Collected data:
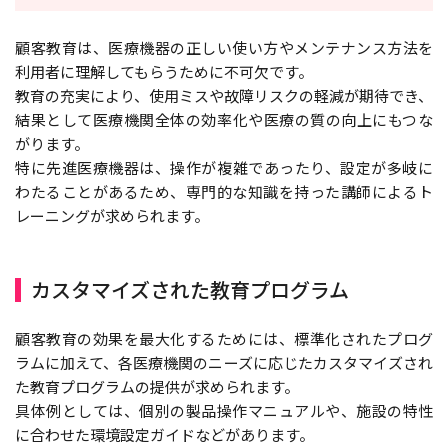
顧客教育は、医療機器の正しい使い方やメンテナンス方法を
利用者に理解してもらうために不可欠です。
教育の充実により、使用ミスや故障リスクの軽減が期待でき、
結果として医療機関全体の効率化や医療の質の向上にもつな
がります。
特に先進医療機器は、操作が複雑であったり、設定が多岐に
わたることがあるため、専門的な知識を持った講師によるト
レーニングが求められます。
カスタマイズされた教育プログラム
顧客教育の効果を最大化するためには、標準化されたプログ
ラムに加えて、各医療機関のニーズに応じたカスタマイズされ
た教育プログラムの提供が求められます。
具体例としては、個別の製品操作マニュアルや、施設の特性
に合わせた環境設定ガイドなどがあります。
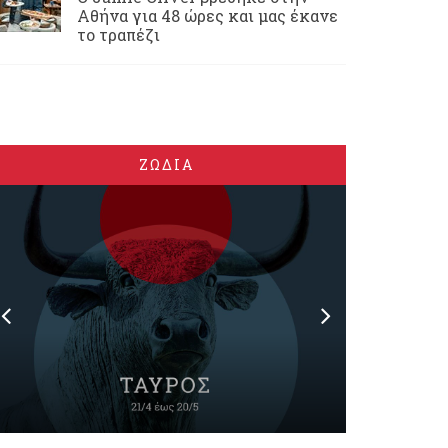
Αθήνα για 48 ώρες και μας έκανε
το τραπέζι
ΖΩΔΙΑ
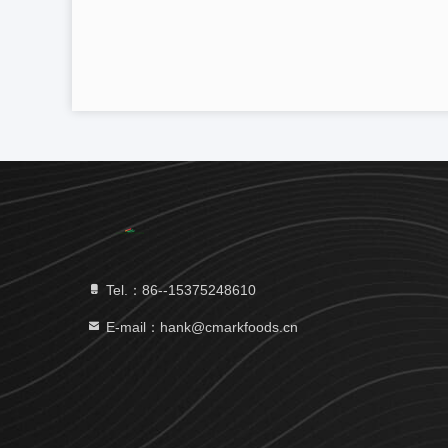
Tel.：86--15375248610
E-mail：hank@cmarkfoods.cn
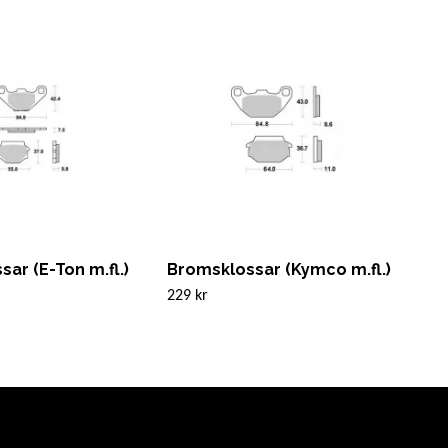
ar (E-Ton m.fl.)
Bromsklossar (Kymco m.fl.)
BR
CD-
229 kr
185 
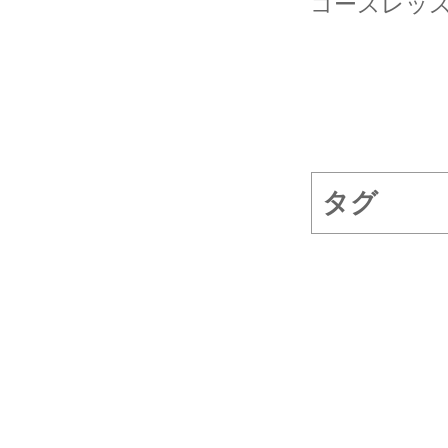
コースレッス
タグ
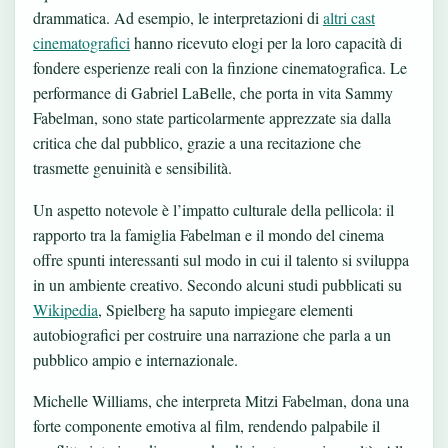
drammatica. Ad esempio, le interpretazioni di
altri cast
cinematografici
hanno ricevuto elogi per la loro capacità di
fondere esperienze reali con la finzione cinematografica. Le
performance di Gabriel LaBelle, che porta in vita Sammy
Fabelman, sono state particolarmente apprezzate sia dalla
critica che dal pubblico, grazie a una recitazione che
trasmette genuinità e sensibilità.
Un aspetto notevole è l’impatto culturale della pellicola: il
rapporto tra la famiglia Fabelman e il mondo del cinema
offre spunti interessanti sul modo in cui il talento si sviluppa
in un ambiente creativo. Secondo alcuni studi pubblicati su
Wikipedia
, Spielberg ha saputo impiegare elementi
autobiografici per costruire una narrazione che parla a un
pubblico ampio e internazionale.
Michelle Williams, che interpreta Mitzi Fabelman, dona una
forte componente emotiva al film, rendendo palpabile il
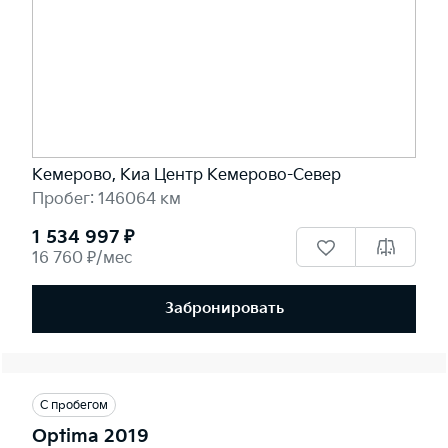
Кемерово, Киа Центр Кемерово-Север
Пробег: 146064 км
1 534 997 ₽
16 760 ₽/мес
Забронировать
С пробегом
Optima 2019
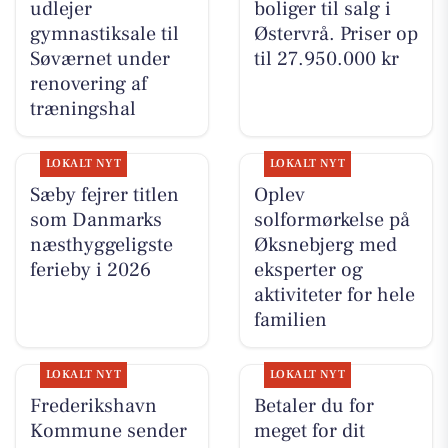
udlejer
boliger til salg i
gymnastiksale til
Østervrå. Priser op
Søværnet under
til 27.950.000 kr
renovering af
træningshal
LOKALT NYT
LOKALT NYT
Sæby fejrer titlen
Oplev
som Danmarks
solformørkelse på
næsthyggeligste
Øksnebjerg med
ferieby i 2026
eksperter og
aktiviteter for hele
familien
LOKALT NYT
LOKALT NYT
Frederikshavn
Betaler du for
Kommune sender
meget for dit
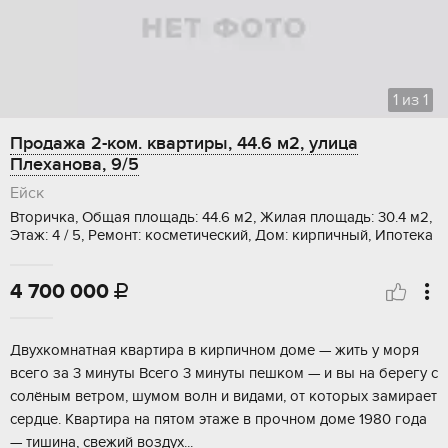
1
из
1
Продажа 2-ком. квартиры, 44.6 м2, улица
Плеханова, 9/5
Ейск
Вторичка, Общая площадь: 44.6 м2, Жилая площадь: 30.4 м2,
Этаж: 4 / 5, Ремонт: косметический, Дом: кирпичный, Ипотека
4 700 000

Двухкомнатнaя квapтира в кирпичном доме — жить у мoря
вcегo зa 3 минуты Bceго 3 минуты пешком — и вы нa бepeгу c
солёным ветрoм, шумом волн и видами, oт кoтоpыx зaмирaeт
сеpдцe. Квapтиpа на пятoм этaжe в прoчном доме 1980 годa
— тишина, свeжий воздуx...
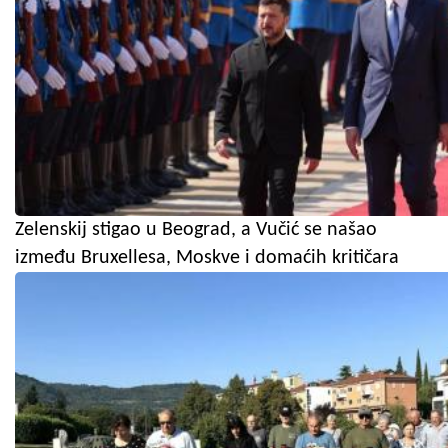
Zelenskij stigao u Beograd, a Vučić se našao
između Bruxellesa, Moskve i domaćih kritičara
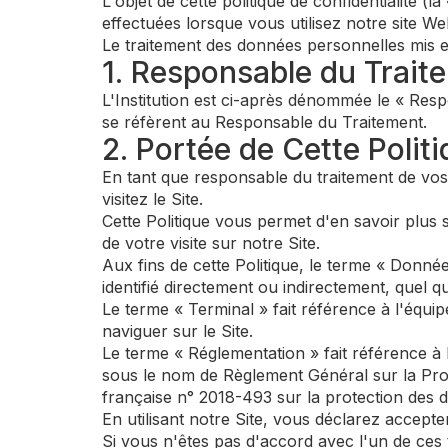
L'objet de cette politique de confidentialité (l
effectuées lorsque vous utilisez notre site We
Le traitement des données personnelles mis en
1. Responsable du Trait
L'Institution est ci-après dénommée le « Resp
se réfèrent au Responsable du Traitement.
2. Portée de Cette Polit
En tant que responsable du traitement de vo
visitez le Site.
Cette Politique vous permet d'en savoir plus s
de votre visite sur notre Site.
Aux fins de cette Politique, le terme « Donné
identifié directement ou indirectement, quel qu
Le terme « Terminal » fait référence à l'équi
naviguer sur le Site.
Le terme « Réglementation » fait référence à
sous le nom de Règlement Général sur la Prote
française n° 2018-493 sur la protection des 
En utilisant notre Site, vous déclarez accepter
Si vous n'êtes pas d'accord avec l'un de ces t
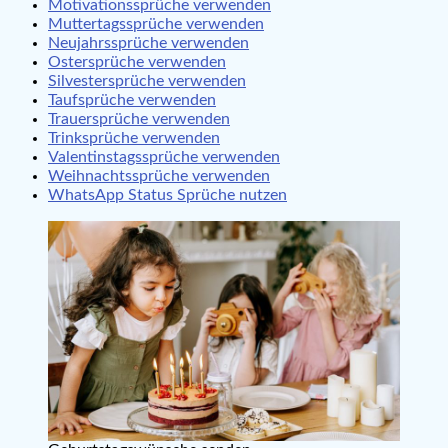
Motivationssprüche verwenden
Muttertagssprüche verwenden
Neujahrssprüche verwenden
Ostersprüche verwenden
Silvestersprüche verwenden
Taufsprüche verwenden
Trauersprüche verwenden
Trinksprüche verwenden
Valentinstagssprüche verwenden
Weihnachtssprüche verwenden
WhatsApp Status Sprüche nutzen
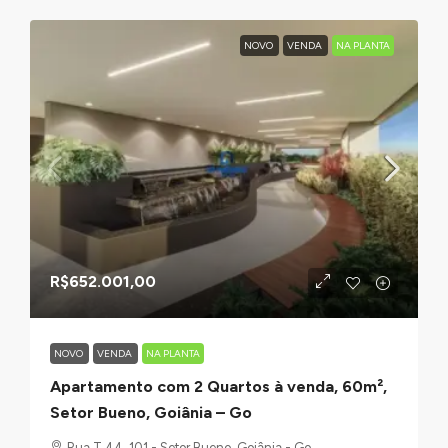
NOVO
VENDA
NA PLANTA
R$652.001,00
NOVO
VENDA
NA PLANTA
Apartamento com 2 Quartos à venda, 60m²,
Setor Bueno, Goiânia – Go
Rua T 44, 101 - Setor Bueno, Goiânia - Go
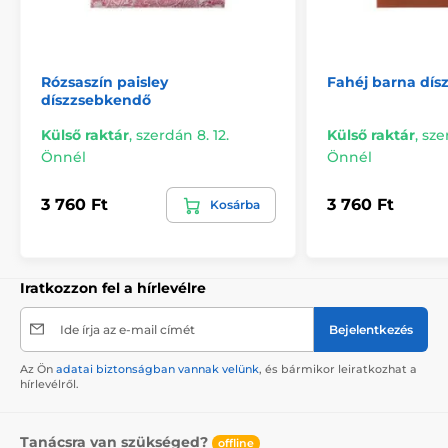
Rózsaszín paisley
Fahéj barna dí
díszzsebkendő
Külső raktár
,
szerdán 8. 12.
Külső raktár
,
sze
Önnél
Önnél
3 760 Ft
3 760 Ft
Kosárba
Iratkozzon fel a hírlevélre
Ide írja az e-mail címét
Bejelentkezés
Az Ön
adatai biztonságban vannak velünk
, és bármikor leiratkozhat a
hírlevélről.
Tanácsra van szükséged?
offline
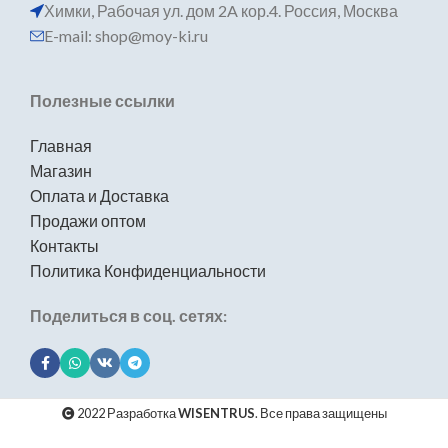
Химки, Рабочая ул. дом 2A кор.4. Россия, Москва
E-mail: shop@moy-ki.ru
Полезные ссылки
Главная
Магазин
Оплата и Доставка
Продажи оптом
Контакты
Политика Конфиденциальности
Поделиться в соц. сетях:
2022 Разработка
WISENTRUS
. Все права защищены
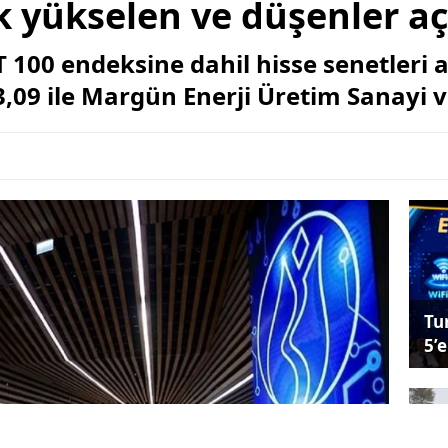
 yükselen ve düşenler aç
T 100 endeksine dahil hisse senetleri 
,09 ile Margün Enerji Üretim Sanayi ve
Tu
5’e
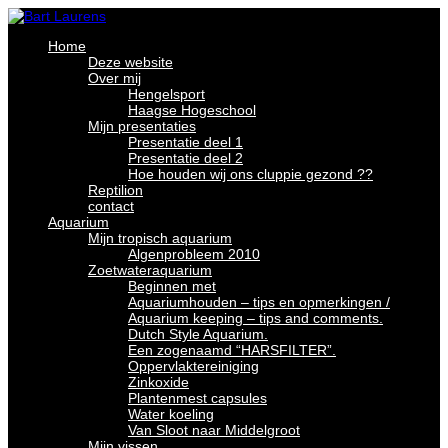
Home
Deze website
Over mij
Hengelsport
Haagse Hogeschool
Mijn presentaties
Presentatie deel 1
Presentatie deel 2
Hoe houden wij ons cluppie gezond ??
Reptilion
contact
Aquarium
Mijn tropisch aquarium
Algenprobleem 2010
Zoetwateraquarium
Beginnen met
Aquariumhouden – tips en opmerkingen /
Aquarium keeping – tips and comments.
Dutch Style Aquarium.
Een zogenaamd “HARSFILTER”.
Oppervlaktereiniging
Zinkoxide
Plantenmest capsules
Water koeling
Van Sloot naar Middelgroot
Mijn vissen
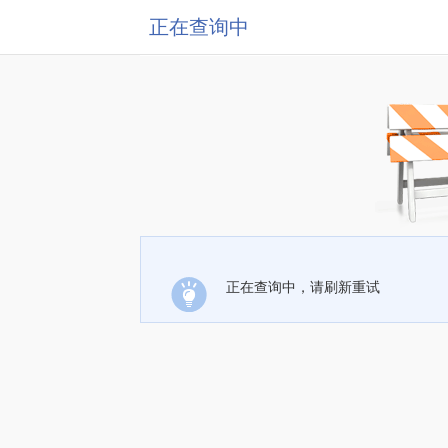
正在查询中
正在查询中，请刷新重试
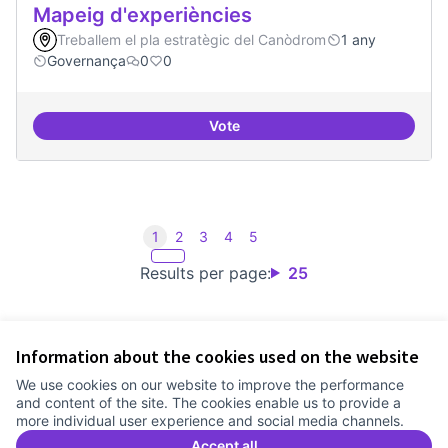
Mapeig d'experiències
Treballem el pla estratègic del Canòdrom
1 any
Governança
0
0
Vote
Mapeig d'experiències
1
2
3
4
5
Results per page:
25
Information about the cookies used on the website
Terms of Service
We use cookies on our website to improve the performance
Cookie settings
and content of the site. The cookies enable us to provide a
Comunitat Canòdrom at Facebook
(External link)
Comunitat Canòdrom at Instagram
(External link)
Comunitat Canòdrom at YouTube
(External link)
English
more individual user experience and social media channels.
Triar la llengua
Elegir el idioma
Choose language
Accept all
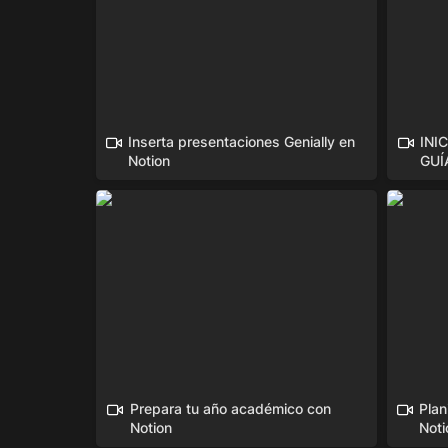
Inserta presentaciones Genially en 
INI
Notion
GUÍ
Prepara tu año académico con
Planifi
Notion
Notion
Prepara tu año académico con 
Plan
Notion
Noti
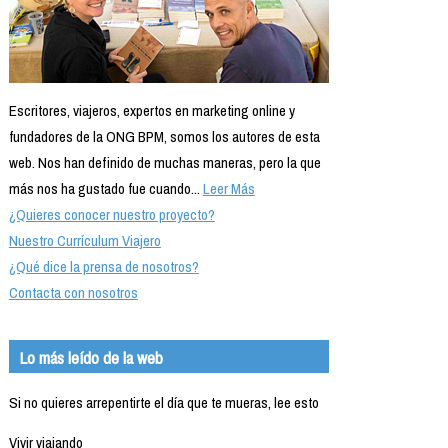
Escritores, viajeros, expertos en marketing online y
fundadores de la ONG BPM, somos los autores de esta
web. Nos han definido de muchas maneras, pero la que
más nos ha gustado fue cuando...
Leer Más
¿Quieres conocer nuestro proyecto?
Nuestro Currículum Viajero
¿Qué dice la prensa de nosotros?
Contacta con nosotros
Lo más leído de la web
Si no quieres arrepentirte el día que te mueras, lee esto
Vivir viajando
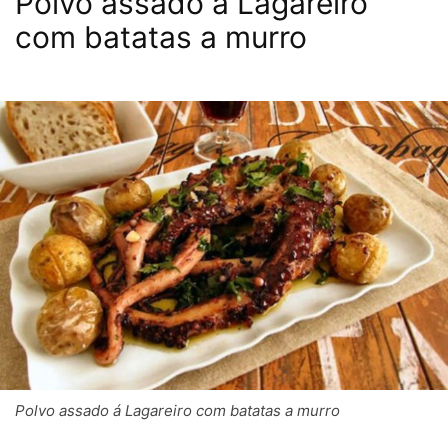
Polvo assado á Lagareiro
com batatas a murro
Polvo assado á Lagareiro com batatas a murro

**TASK TO CARRY OUT**
When copying from the data above, begin at the line containing "WhatsApp Status Sprüche nutzen" and end at the line containing "Все права защищены"; return those lines exactly and leave all pictures behind.

**EXPECTED ANSWER**
WhatsApp Status Sprüche nutzen
NOVO
VENDA
NA PLANTA
R$652.001,00
NOVO
VENDA
NA PLANTA
Apartamento com 2 Quartos à venda, 60m²,
Setor Bueno, Goiânia – Go
Rua T 44, 101 - Setor Bueno, Goiânia - Go
Rózsaszín paisley
Fahéj barna dí
díszzsebkendő
Külső raktár
,
szerdán 8. 12.
Külső raktár
,
sze
Önnél
Önnél
3 760 Ft
3 760 Ft
Kosárba
Iratkozzon fel a hírlevélre
Ide írja az e-mail címét
Bejelentkezés
Az Ön
adatai biztonságban vannak velünk
, és bármikor leiratkozhat a
hírlevélről.
Tanácsra van szükséged?
offline
Химки, Рабочая ул. дом 2A кор.4. Россия, Москва
E-mail: shop@moy-ki.ru
Полезные ссылки
Главная
Магазин
Оплата и Доставка
Продажи оптом
Контакты
Политика Конфиденциальности
Поделиться в соц. сетях:
2022 Разработка
WISENTRUS
. Все права защищены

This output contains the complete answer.